Justice League de Zack Snyder : critique du film

Publié le : 29 juin 20216 mins de lecture

SUR LES ÉPISODES PRÉCÉDENTS

Le film s’ouvre sur la dernière partie de Batman vs Superman, avec le sacrifice de Kal-El contre Doomsday. Le cri de douleur du fils de Krypton étouffait un monde morose, les séquences s’enchaînent au ralenti , quelques instants qui semblent ne jamais finir, montrant le salut du monde qui se confond avec la disparition de son plus grand protecteur. Le thème principal de la première heure du film sera précisément celui-ci, l’arrivée d’une grande menace, la terre qui semble destinée à capituler enveloppée dans l’obscurité des couleurs et célébrée par une musique solennelle. Un requiem lent et inexorable où la recherche de l’épicité remet en cause l’utilisabilité du produit parfois redondant et peu dynamique. Un choix clair qui montre à quel point Justice League à la fois à l’image et à la ressemblance de son réalisateur, pour le meilleur ou pour le pire.

LE RETOUR DES HÉROS

Dans un climat morose et proche du déclin, les deux personnages allumeront la lumière de l’espoir tant dans l’intrigue du film que dans la perception d’un spectateur, désormais totalement en phase avec le Bruce Wayne rejeté par Aquaman et entouré par le chant des femmes, moins appréciées dans la version précédente du film : Flash et Cyborg . Un énoncé de mission clair dès le départ : la volonté du réalisateur de donner un rôle bien défini et décisif aux deux personnages au sein de la Justice League. Une histoire des origines insérée dans le premier film choral, un acte courageux qui, bien que partiellement efficace, ne parvient pas à masquer complètement les lacunes organisationnelles d’un projet partagé développé avec un soin excessif et un manque de planification.

UN NOUVEL ESPOIR

Le dépassement de la deuxième heure, l’évolution de l’intrigue et une première action chorale de la Justice League, rendent le film agréable et parfois même captivant. Le code stylistique et le choix narratif poussent Snyder lui-même à aller au-delà de la simple auto-célébration, offrant un groupe de héros bien plus équilibré et captivant que la version précédente.Le rôle de Cyborg est central à la fois dans sa lutte en tant que « créature » moderne et dans sa collaboration avec ses alliés. Miller’s Flash, tout en restant la figure la plus « légère » du film, gagne de plus en plus de place, devenant indispensable au moment crucial. L’évolution de l’histoire rend également compréhensible la partie initiale infinie en plaçant les différentes pièces à leur place et en montrant une image d’ensemble absolument agréable.

LE RETOUR DE SUPERMAN

La clé de voûte de l’affrontement entre les envahisseurs et la Justice League,  comme dans la version précédente, est la résurrection initialement houleuse de Superman . Une mise en scène très proche du film de Joss Whedon qui gagne en épopée avec la suppression des lignes de Flash, mais perd en profondeur en reléguant au hasard la présence de Loys aux abords de la zone d’action et en éliminant la comparaison entre le Kryptonien et Batman.

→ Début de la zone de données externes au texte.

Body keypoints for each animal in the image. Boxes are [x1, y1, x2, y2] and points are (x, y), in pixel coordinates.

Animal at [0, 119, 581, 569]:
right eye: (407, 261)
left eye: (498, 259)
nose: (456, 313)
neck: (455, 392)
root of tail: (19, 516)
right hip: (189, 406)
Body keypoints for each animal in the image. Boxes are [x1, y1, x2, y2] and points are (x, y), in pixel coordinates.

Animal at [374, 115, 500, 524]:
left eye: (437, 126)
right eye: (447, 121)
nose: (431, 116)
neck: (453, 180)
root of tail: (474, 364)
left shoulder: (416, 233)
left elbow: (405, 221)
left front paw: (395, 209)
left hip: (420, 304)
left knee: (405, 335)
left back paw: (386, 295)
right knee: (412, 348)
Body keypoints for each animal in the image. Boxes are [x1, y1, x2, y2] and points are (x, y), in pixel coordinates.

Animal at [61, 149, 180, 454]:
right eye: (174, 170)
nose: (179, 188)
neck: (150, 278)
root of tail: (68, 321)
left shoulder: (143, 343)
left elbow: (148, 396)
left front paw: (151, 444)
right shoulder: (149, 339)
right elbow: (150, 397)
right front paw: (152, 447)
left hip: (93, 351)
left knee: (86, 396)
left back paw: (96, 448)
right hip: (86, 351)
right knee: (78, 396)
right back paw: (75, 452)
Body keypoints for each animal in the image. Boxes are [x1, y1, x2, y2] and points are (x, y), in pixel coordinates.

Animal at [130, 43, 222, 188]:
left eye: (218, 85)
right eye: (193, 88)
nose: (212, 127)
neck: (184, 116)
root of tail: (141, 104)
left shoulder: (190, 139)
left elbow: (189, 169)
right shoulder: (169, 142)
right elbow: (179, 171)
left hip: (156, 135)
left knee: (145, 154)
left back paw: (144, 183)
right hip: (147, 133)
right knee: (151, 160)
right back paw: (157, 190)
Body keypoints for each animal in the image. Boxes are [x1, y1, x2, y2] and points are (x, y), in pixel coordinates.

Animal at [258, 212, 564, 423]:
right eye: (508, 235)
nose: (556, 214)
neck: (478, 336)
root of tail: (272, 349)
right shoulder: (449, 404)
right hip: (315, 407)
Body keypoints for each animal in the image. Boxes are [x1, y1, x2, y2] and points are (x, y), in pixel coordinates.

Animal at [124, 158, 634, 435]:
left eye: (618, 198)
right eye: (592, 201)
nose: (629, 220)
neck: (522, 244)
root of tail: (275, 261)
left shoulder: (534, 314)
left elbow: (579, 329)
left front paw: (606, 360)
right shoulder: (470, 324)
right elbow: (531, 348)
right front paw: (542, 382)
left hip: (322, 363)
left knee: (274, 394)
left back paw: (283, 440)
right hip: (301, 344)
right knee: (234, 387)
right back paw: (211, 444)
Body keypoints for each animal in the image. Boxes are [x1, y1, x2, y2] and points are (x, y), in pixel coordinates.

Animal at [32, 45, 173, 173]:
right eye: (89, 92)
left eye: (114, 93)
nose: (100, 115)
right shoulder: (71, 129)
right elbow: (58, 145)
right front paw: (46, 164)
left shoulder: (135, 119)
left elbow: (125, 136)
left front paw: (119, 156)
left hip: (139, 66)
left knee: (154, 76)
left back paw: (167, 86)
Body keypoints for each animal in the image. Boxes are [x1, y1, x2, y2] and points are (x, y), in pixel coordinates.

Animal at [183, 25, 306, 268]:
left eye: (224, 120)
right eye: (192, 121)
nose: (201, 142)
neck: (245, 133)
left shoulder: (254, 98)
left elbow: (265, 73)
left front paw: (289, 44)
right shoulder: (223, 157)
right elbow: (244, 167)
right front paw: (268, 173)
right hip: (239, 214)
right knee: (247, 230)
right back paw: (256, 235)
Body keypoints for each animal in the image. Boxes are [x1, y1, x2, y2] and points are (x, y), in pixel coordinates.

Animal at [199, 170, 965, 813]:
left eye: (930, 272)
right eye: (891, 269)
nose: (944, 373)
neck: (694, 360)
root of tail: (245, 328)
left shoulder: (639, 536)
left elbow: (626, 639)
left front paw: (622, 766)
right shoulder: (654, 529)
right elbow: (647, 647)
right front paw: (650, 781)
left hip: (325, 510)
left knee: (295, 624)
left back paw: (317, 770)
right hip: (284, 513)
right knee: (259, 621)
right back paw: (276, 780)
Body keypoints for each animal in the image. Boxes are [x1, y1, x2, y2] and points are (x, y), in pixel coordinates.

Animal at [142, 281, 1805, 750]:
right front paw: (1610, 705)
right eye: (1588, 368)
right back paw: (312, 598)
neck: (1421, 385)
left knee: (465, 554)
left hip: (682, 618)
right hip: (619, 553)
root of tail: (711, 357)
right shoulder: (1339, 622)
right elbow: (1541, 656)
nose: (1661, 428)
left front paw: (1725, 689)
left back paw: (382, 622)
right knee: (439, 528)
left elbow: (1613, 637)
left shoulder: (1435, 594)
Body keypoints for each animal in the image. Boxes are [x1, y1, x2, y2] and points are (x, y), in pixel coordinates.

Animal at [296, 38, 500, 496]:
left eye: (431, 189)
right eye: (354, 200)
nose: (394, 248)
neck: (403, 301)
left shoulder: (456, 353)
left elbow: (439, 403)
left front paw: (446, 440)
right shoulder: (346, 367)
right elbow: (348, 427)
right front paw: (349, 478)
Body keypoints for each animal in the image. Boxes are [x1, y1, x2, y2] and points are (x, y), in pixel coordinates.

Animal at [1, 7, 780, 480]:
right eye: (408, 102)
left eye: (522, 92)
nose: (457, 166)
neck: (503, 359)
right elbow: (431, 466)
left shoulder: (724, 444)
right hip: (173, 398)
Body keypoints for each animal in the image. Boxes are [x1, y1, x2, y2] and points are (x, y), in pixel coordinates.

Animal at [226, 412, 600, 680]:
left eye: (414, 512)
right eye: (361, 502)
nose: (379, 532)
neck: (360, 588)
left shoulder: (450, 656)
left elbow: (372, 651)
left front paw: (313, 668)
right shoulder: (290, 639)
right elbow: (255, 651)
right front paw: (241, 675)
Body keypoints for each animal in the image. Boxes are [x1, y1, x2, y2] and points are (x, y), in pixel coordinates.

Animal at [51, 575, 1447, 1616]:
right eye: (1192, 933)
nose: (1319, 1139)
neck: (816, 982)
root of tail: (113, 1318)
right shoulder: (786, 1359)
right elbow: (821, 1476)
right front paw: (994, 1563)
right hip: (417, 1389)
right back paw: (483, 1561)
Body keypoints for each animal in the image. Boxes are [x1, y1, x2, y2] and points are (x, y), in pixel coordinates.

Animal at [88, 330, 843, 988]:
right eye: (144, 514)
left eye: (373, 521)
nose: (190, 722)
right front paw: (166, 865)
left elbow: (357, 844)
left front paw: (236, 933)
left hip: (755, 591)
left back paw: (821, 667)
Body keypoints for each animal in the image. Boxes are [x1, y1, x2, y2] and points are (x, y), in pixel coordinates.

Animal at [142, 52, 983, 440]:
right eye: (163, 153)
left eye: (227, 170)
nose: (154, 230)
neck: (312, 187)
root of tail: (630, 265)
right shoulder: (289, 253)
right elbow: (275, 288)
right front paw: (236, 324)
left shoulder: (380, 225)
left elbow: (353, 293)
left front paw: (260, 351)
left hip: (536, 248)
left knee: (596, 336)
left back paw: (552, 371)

La direction prise par le personnage sera cependant décidément différente de ce que nous avons vu au cinéma, car, en plus de porter (sans être essentiellement motivé) le costume noir emblématique, dans la confrontation finale avec l’ennemi ce sera fondamental mais pas le protagoniste unique et absolu. L’équilibre déjà évoqué plus haut n’amoindrit pas tant la figure de Superman qu’il fait d’un groupe de super-héros une véritable équipe : la Justice League .

LE CHANSON DU CYGNE

Nette de forces et de faiblesses, la Justice League de Zack Snyder s’avère être un produit agréable parfois bien emballé qui malgré un CGI pas toujours tout à fait convaincant, une durée excessive et les caractéristiques classiques des œuvres de son réalisateur, a la capacité divertir et laisser un sentiment d’exhaustivité de la part du spectateur. Une structure différente avec un montage plus défini ou la division de l’œuvre en série télévisée l’aurait probablement rendue plus efficace. Un arc narratif trop didactique et redondant, en particulier dans la première partie du film, est flanqué de scènes d’action engageantes et de dialogues perspicaces.

UN REGARD VERS L’AVENIR

Un produit agréable né d’une idée originale, d’un projet abandonné, abusé et ressuscité probablement avec une correction posthume qui laisse une grande question au-delà de lui-même : et maintenant ? Warner ne semble pas vouloir donner suite aux nombreuses possibilités narratives qui s’ouvrent dans la finale de Justice League,  mais les dernières années nous apprennent que la planification n’est pas une valeur absolue pour la société de production et une voix toujours croissante du public. pourrait écrire un nouveau chapitre, peut-être finalement agréable ou – toujours peut-être – moins troublé.